======== MATERIALS PROVIDED ========

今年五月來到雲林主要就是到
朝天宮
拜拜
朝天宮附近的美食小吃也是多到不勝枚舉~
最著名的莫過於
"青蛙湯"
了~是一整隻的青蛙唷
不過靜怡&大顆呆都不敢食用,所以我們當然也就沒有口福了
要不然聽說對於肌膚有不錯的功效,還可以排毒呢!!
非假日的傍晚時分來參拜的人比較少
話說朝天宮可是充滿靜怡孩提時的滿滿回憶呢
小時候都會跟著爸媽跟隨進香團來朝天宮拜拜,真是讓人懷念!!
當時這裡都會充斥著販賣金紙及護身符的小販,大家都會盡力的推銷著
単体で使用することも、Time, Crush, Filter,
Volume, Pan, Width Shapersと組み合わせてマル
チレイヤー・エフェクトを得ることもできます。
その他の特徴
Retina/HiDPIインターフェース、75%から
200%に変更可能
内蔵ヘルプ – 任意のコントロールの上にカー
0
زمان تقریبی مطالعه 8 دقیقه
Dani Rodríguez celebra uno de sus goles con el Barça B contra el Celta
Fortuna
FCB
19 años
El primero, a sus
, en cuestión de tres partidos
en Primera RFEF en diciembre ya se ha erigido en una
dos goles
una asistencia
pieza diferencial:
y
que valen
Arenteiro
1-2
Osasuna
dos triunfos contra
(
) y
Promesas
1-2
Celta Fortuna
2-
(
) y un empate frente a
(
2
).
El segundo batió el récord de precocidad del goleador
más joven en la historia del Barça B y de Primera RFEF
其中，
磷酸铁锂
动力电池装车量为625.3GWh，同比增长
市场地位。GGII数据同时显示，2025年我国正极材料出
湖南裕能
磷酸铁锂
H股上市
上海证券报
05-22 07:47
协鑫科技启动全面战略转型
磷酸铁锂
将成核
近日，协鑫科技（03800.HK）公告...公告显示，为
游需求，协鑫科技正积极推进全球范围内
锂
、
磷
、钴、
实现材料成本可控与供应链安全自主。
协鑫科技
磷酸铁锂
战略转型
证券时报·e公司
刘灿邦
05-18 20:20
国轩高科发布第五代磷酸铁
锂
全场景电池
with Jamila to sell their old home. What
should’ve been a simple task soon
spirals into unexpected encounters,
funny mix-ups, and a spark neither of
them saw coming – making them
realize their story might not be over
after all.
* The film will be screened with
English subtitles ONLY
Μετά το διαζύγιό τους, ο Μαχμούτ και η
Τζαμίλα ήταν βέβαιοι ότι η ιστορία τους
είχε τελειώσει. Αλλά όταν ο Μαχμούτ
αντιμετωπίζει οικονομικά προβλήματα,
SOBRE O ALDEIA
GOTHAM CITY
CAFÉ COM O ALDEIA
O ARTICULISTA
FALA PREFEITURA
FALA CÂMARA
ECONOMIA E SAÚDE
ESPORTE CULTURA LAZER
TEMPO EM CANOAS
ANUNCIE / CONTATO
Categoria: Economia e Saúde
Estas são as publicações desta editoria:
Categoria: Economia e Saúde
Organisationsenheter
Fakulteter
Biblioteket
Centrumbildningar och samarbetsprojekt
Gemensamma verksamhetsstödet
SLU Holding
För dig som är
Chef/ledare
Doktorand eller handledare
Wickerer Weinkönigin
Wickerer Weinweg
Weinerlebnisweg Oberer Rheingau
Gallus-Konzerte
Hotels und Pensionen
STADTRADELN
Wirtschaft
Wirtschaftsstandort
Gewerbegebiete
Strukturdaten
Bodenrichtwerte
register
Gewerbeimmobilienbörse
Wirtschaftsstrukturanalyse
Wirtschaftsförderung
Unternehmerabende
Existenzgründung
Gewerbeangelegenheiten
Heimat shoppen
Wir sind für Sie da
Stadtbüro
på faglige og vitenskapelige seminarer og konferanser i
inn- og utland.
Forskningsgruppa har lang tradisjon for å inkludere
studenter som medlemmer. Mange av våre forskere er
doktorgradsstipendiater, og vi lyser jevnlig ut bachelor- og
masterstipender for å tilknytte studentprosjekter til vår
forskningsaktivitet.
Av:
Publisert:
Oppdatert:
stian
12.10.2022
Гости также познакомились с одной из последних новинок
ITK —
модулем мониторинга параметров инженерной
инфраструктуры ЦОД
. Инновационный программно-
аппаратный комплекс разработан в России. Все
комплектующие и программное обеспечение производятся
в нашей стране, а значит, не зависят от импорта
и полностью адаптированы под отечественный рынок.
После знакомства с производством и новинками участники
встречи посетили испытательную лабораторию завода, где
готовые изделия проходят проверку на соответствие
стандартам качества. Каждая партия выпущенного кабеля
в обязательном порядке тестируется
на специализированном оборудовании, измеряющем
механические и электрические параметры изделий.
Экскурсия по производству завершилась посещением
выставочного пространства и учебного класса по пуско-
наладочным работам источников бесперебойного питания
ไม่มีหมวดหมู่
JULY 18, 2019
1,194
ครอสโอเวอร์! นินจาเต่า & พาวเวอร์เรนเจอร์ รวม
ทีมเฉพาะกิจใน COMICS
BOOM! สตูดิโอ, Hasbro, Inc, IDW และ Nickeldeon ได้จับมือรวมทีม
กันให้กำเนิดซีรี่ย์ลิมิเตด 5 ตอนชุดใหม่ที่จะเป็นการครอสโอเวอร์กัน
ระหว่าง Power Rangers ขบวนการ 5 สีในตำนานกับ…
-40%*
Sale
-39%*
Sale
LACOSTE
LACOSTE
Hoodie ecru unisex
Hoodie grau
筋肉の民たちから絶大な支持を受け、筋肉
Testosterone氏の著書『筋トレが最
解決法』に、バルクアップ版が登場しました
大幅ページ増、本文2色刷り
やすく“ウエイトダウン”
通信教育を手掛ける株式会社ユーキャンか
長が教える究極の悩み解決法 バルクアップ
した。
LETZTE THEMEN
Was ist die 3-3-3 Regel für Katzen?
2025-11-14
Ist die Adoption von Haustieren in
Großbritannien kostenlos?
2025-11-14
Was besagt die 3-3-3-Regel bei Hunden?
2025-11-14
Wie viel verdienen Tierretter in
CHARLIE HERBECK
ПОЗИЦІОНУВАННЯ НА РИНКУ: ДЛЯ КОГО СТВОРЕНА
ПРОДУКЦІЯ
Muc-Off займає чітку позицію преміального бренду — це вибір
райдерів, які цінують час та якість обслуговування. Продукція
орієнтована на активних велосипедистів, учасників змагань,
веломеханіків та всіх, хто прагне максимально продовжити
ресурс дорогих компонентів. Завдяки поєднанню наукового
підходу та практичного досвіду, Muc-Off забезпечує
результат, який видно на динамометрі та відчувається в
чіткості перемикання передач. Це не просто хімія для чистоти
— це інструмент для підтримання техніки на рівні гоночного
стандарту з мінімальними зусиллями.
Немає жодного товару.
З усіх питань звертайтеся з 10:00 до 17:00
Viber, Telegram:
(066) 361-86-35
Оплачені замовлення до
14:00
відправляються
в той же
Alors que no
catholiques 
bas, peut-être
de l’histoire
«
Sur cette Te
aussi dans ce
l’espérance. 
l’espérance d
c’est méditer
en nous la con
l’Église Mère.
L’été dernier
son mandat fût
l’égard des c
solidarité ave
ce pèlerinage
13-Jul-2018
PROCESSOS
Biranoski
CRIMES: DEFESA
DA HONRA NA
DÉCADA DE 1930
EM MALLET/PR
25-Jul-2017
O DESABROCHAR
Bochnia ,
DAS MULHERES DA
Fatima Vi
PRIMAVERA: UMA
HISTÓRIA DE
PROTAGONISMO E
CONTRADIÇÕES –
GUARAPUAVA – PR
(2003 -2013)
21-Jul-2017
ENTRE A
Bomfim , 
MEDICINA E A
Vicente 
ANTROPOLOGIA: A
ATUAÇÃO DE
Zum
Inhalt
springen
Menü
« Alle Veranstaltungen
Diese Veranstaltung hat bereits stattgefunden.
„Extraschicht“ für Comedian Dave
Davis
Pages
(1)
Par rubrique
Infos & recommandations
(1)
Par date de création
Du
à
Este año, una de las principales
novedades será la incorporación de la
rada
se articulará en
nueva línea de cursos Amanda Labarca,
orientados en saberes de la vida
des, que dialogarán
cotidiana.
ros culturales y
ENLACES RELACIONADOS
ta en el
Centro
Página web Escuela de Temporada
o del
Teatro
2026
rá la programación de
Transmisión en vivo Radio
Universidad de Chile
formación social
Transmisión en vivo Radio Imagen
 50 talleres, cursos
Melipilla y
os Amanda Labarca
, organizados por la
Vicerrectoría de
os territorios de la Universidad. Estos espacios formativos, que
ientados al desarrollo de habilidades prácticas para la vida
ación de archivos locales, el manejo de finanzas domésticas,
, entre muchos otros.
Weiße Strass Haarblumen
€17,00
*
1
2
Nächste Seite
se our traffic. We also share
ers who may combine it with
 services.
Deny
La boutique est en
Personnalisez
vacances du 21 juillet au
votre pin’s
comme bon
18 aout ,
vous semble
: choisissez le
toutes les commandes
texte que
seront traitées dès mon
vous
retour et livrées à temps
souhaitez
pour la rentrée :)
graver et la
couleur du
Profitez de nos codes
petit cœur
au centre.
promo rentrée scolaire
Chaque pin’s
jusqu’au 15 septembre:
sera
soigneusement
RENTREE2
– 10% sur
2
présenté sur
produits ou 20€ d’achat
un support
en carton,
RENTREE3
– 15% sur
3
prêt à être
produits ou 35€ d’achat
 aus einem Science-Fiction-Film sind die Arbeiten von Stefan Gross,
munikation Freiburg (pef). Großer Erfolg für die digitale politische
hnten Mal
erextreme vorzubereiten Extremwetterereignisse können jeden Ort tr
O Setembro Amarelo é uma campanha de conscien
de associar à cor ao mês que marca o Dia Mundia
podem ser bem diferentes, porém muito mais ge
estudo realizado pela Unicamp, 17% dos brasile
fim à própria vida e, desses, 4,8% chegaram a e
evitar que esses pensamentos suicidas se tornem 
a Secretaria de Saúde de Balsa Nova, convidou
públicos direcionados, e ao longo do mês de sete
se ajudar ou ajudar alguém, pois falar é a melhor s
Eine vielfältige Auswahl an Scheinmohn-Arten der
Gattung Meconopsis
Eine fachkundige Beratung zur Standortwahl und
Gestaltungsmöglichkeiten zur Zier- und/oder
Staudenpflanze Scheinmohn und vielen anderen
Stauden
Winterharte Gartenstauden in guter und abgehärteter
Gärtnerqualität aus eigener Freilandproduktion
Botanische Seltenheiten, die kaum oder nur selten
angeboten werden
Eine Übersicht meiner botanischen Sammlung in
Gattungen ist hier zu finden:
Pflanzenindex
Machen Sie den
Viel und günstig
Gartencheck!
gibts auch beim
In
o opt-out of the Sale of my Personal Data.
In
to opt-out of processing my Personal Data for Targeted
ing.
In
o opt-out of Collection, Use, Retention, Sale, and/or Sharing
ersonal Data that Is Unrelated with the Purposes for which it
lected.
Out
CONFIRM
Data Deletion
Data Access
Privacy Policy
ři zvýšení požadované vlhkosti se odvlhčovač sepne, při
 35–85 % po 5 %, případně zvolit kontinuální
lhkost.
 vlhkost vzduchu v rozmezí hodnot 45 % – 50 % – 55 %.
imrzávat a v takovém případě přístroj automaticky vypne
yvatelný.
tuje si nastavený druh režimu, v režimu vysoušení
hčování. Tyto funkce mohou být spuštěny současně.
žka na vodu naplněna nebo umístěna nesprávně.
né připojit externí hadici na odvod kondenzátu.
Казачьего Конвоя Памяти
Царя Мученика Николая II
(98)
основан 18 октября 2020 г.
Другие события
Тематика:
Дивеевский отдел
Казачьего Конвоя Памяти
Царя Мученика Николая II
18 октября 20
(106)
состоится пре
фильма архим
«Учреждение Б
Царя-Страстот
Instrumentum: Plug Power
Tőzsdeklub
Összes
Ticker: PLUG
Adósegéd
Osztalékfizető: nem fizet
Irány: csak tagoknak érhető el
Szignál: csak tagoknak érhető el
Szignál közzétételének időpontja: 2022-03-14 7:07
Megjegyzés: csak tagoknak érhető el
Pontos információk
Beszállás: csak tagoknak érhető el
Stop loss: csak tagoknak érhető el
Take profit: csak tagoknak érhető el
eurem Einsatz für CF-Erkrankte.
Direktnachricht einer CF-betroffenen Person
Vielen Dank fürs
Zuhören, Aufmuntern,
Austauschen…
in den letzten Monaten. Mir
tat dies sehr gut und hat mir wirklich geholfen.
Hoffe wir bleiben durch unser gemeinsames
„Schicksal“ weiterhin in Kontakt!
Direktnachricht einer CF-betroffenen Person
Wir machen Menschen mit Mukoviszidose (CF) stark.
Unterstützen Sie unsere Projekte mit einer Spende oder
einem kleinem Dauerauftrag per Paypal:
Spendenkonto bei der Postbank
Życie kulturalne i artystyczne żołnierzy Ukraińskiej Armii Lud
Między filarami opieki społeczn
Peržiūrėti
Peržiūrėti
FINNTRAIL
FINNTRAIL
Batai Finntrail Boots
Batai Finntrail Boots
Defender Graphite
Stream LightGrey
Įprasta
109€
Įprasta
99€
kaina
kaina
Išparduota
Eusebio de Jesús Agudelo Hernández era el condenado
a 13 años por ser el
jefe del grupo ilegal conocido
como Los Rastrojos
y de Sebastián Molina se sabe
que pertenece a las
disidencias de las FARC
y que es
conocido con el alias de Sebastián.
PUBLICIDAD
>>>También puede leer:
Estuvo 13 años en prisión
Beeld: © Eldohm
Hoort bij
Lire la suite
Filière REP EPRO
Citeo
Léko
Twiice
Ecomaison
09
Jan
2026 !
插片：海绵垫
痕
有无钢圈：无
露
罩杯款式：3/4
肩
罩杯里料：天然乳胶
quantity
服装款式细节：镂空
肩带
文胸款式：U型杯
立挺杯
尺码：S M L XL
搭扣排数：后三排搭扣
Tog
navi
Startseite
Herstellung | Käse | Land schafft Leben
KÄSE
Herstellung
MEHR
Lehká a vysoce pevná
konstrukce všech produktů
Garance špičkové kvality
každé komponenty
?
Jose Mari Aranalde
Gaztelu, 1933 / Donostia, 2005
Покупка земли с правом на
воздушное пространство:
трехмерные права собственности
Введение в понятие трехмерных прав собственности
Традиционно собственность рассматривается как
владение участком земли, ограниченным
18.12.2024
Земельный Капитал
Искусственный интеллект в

========

• EXERCISE OBJECTIVE: Pull out every line in the records that contains the string "érhető", copying each such line in full.

• RESPONSE FOR THIS EXERCISE:
Irány: csak tagoknak érhető el
Szignál: csak tagoknak érhető el
Megjegyzés: csak tagoknak érhető el
Beszállás: csak tagoknak érhető el
Stop loss: csak tagoknak érhető el
Take profit: csak tagoknak érhető el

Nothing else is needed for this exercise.